> _TASK TO COMPLETE_: Your answer must be an exact copy of the data below, minus any pictures.

> _PROVIDED DATA_:
+++

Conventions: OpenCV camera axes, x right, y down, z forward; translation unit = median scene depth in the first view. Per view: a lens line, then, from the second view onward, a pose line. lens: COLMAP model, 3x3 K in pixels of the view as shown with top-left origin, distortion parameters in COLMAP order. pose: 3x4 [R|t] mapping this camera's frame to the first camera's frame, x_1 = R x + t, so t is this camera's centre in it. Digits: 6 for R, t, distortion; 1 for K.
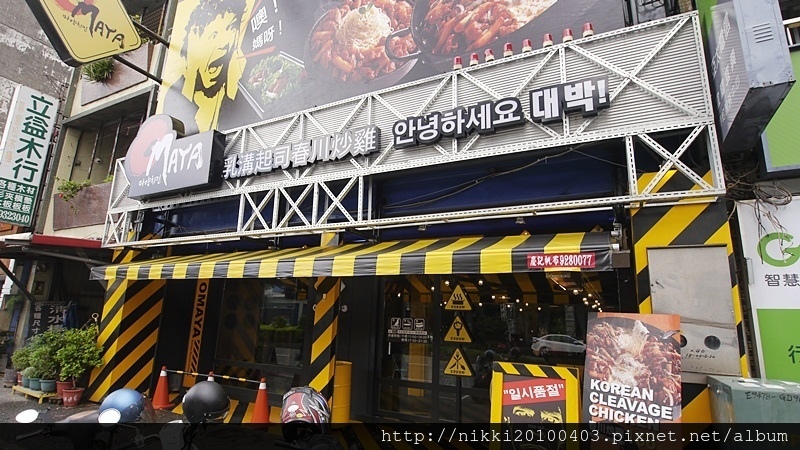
lens RADIAL K [[413.3, 0, 400.0], [0, 413.3, 225.0], [0, 0, 1]] dist [-0.004653, -0.001187]
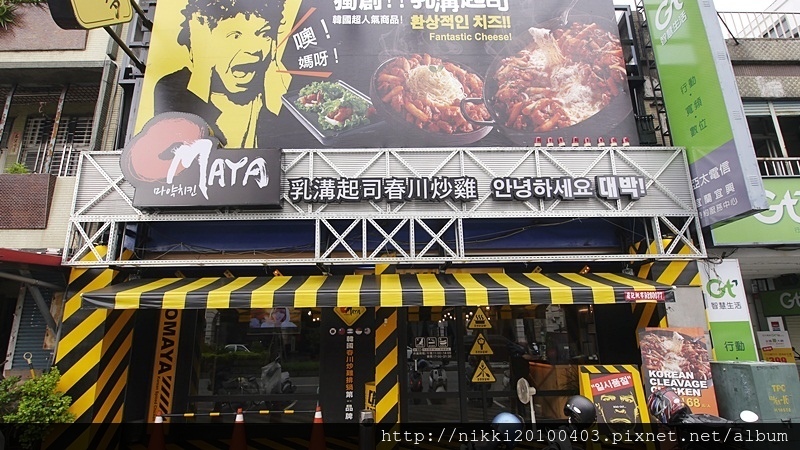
lens RADIAL K [[413.3, 0, 400.0], [0, 413.3, 225.0], [0, 0, 1]] dist [-0.004653, -0.001187]
pose [[0.875765, 0.075318, 0.476826, -0.866704], [-0.062213, 0.997126, -0.043239, -0.040275], [-0.478712, 0.008203, 0.877934, 0.049237]]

+++

> _REPLY_:
Conventions: OpenCV camera axes, x right, y down, z forward; translation unit = median scene depth in the first view. Per view: a lens line, then, from the second view onward, a pose line. lens: COLMAP model, 3x3 K in pixels of the view as shown with top-left origin, distortion parameters in COLMAP order. pose: 3x4 [R|t] mapping this camera's frame to the first camera's frame, x_1 = R x + t, so t is this camera's centre in it. Digits: 6 for R, t, distortion; 1 for K.
lens RADIAL K [[413.3, 0, 400.0], [0, 413.3, 225.0], [0, 0, 1]] dist [-0.004653, -0.001187]
lens RADIAL K [[413.3, 0, 400.0], [0, 413.3, 225.0], [0, 0, 1]] dist [-0.004653, -0.001187]
pose [[0.875765, 0.075318, 0.476826, -0.866704], [-0.062213, 0.997126, -0.043239, -0.040275], [-0.478712, 0.008203, 0.877934, 0.049237]]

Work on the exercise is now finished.